A massless rope passes over a massless, frictionless pulley. One end of the rope is connected to box 2, and the other end is connected to box 3. The weights of the three boxes are W1 = 50.7 N, W2 = 32.1 N, and W3 = 28.6 N. Determine the magnitude of the normal force that the table exerts on box 1.
367.5
To determine the magnitude of the normal force that the table exerts on box 1, we need to analyze the forces acting on box 1.
First, let's consider the forces acting on box 1. We have the weight of box 1 (W1 = 50.7 N) acting downward. The normal force is exerted by the table and acts perpendicular to the table surface. Since the table is in contact with box 1, the normal force acts upward.

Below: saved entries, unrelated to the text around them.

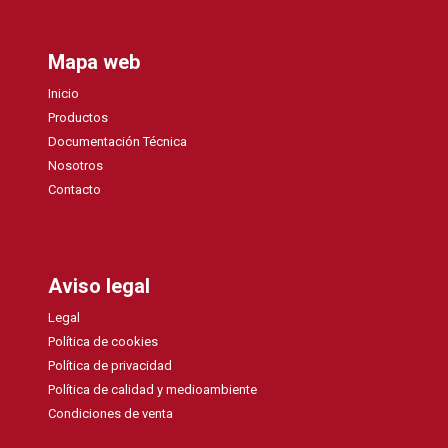
Mapa web
Inicio
Productos
Documentación Técnica
Nosotros
Contacto
Aviso legal
Legal
Política de cookies
Política de privacidad
Política de calidad y medioambiente
Condiciones de venta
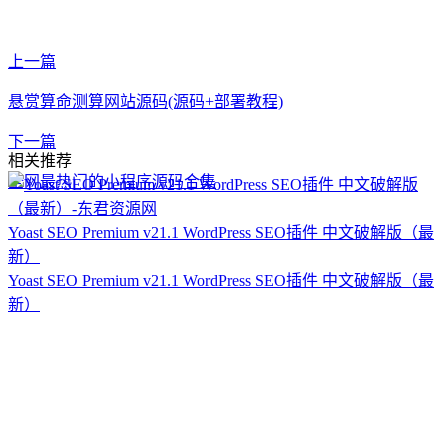
上一篇
悬赏算命测算网站源码(源码+部署教程)
下一篇
相关推荐
全网最热门的小程序源码合集
Yoast SEO Premium v21.1 WordPress SEO插件 中文破解版（最
新）
Yoast SEO Premium v21.1 WordPress SEO插件 中文破解版（最
新）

Since the rope is massless, the tension in the rope is equal on both sides of the pulley. Therefore, the tension transmitted to box 1 is the same as the tension transmitted to box 2. Let's call this tension T.

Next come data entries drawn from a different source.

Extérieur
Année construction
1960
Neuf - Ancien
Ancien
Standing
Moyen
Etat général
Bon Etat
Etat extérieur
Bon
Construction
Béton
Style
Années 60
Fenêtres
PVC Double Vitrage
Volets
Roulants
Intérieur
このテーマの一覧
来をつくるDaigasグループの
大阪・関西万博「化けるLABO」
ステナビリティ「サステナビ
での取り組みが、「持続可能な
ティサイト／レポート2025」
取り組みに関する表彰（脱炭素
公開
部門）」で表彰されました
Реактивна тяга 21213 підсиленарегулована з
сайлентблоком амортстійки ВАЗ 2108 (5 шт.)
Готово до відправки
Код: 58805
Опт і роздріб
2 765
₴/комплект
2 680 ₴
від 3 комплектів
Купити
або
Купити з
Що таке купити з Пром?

Considering box 2, we have the weight of box 2 (W2 = 32.1 N) acting downward and the tension T acting upward.
Applying Newton's second law to box 1 in the vertical direction, we have:
∑Fy = -W1 + N = -ma
Where:
∑Fy is the net force in the y-direction (vertical direction)
N is the normal force
W1 is the weight of box 1
m is the mass of box 1 (which we need to find)
a is the acceleration
Since the rope is inextensible, the acceleration of both boxes is the same. Therefore, we can set the acceleration, a, equal to zero.
- W1 + N = 0
Rearranging the equation, we have:
N = W1
So, the magnitude of the normal force that the table exerts on box 1 is equal to the weight of box 1, which is 50.7 N.